La nouvelle ambassadrice d’Islande a présenté ses lettres de créance
« L’Islande et le Liban partagent une dépendance au bon fonctionnement du système international. En tant que petit État – plus grand par la superficie, mais moins peuplé que le Liban –, nous suivons de très près la situation ici et espérons qu’elle puisse évoluer vers la prospérité et la paix », c’est ce qu’a souligné l’ambassadrice de l’Islande au Liban, Maria Jonsdottir, à l’issue de la présentation de ses lettres de créance au chef de l’État, Joseph Aoun, lors d’un dîner organisé en son honneur par la consule honoraire de l’Islande au Liban, Carla Jabre.

Le dîner, tenu dans l’élégante résidence familiale de Mme Jabre, a rassemblé une dizaine de diplomates scandinaves, européens et onusiens. Étaient notamment présents le représentant spécial du secrétaire général des Nations Unies au Liban, Jean Arnault, le coordonnateur humanitaire résident des Nations unies, Imra Riza, l’ambassadeur de Suède, Tomas Brundin, l’ambassadrice de Norvège, Hilde Haraldstad, l’ambassadrice du Danemark, Mette Thygesen, l’ambassadrice de Pologne, Aleksandra Bukowska-Mc-Cabe, l’ambassadeur du Maroc, Mohammed Grine, ainsi que la directrice des Affaires internationales au ministère des Affaires étrangères, Aline Younes.

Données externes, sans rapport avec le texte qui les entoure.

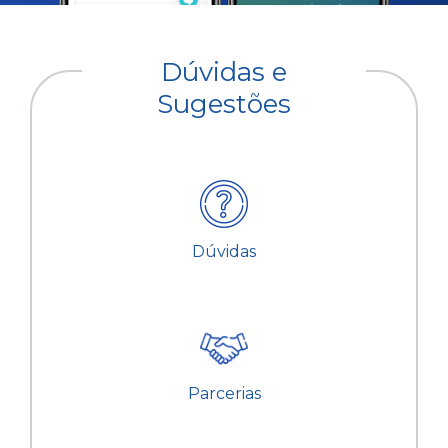
Dúvidas e
Sugestões
Dúvidas
Parcerias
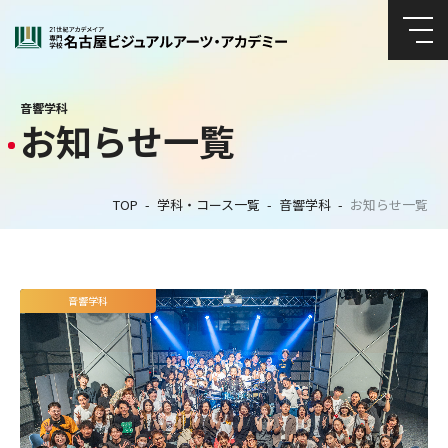
音響学科
お知らせ一覧
TOP
学科・コース一覧
音響学科
お知らせ一覧
音響学科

Mme Jonsdottir, qui est basée à Paris et qui représente l’Islande au Liban, en France, à Monaco, au Portugal, en Algérie, au Maroc et en Tunisie, ainsi qu’auprès de l’Unesco et de l’OCDE, est une diplomate de carrière qui a notamment rempli des missions, avant sa dernière nomination, aux États-Unis et en France.
Dans un entretien avec Beyrouth 360, elle a mis l’accent sur la coopération, l’Islande ayant soutenu, à la suite de la guerre déclenchée en mars dernier, des populations de réfugiés à travers des aides versées à la Fédération internationale des sociétés de la Croix-Rouge et du Croissant-Rouge.
« Nous œuvrons aussi sur le plan diplomatique pour le respect du droit et des résolutions internationales notamment. Nous continuerons à soutenir politiquement les efforts déployés au Liban, tant sur le plan politique que par des contributions humanitaires. Nous explorerons également d’autres opportunités de coopération bilatérale. »
Dans son message de bienvenue lors du dîner, Mme Jabre a souligné que « l’Islande et le Liban sont deux petits pays. L’Islande, terre de feu et de glace, de glaciers et d’aurores boréales. Le Liban, pays des cèdres, toujours au carrefour des civilisations et des intérêts stratégiques. Nous comptons tous deux sur le droit international, le multilatéralisme et le cadre des Nations Unies pour protéger notre souveraineté. Nous partageons tous deux une profonde appréciation de la résilience, de l’innovation et de la solidarité ».
« La nomination de Mme Jonsdottir au poste d’ambassadrice au Liban intervient à un moment crucial pour le pays qui, en raison des complexités régionales, continue de faire face à de nombreux défis et incertitudes sur de multiples fronts », a-t-elle poursuivi.
« Le peuple libanais, remarquablement talentueux et entreprenant, a tout à gagner à voir l’Islande rayonner sur la scène internationale. L’Islande est un chef de file mondial en matière d’énergies renouvelables, de gestion durable des ressources et de solutions vertes. L’Islande défend depuis longtemps l’autonomisation des femmes et figure année après année en tête des classements mondiaux en matière d’égalité des sexes. J’espère que cela pourra servir d’exemple à la jeunesse libanaise, qui choisit de rester et de s’investir dans tous les aspects de la vie communautaire, de l’éducation, des affaires et de la gouvernance », a noté la consule honoraire de l’Islande au Liban.
Elle a rappelé l’action de l’Islande à la suite de l’explosion du 4 août 2020, qui a été parmi les premiers pays à soutenir l’Initiative UNESCO « Li Beyrouth » (Pour Beyrouth) afin de contribuer à la reconstruction de la vie culturelle du pays.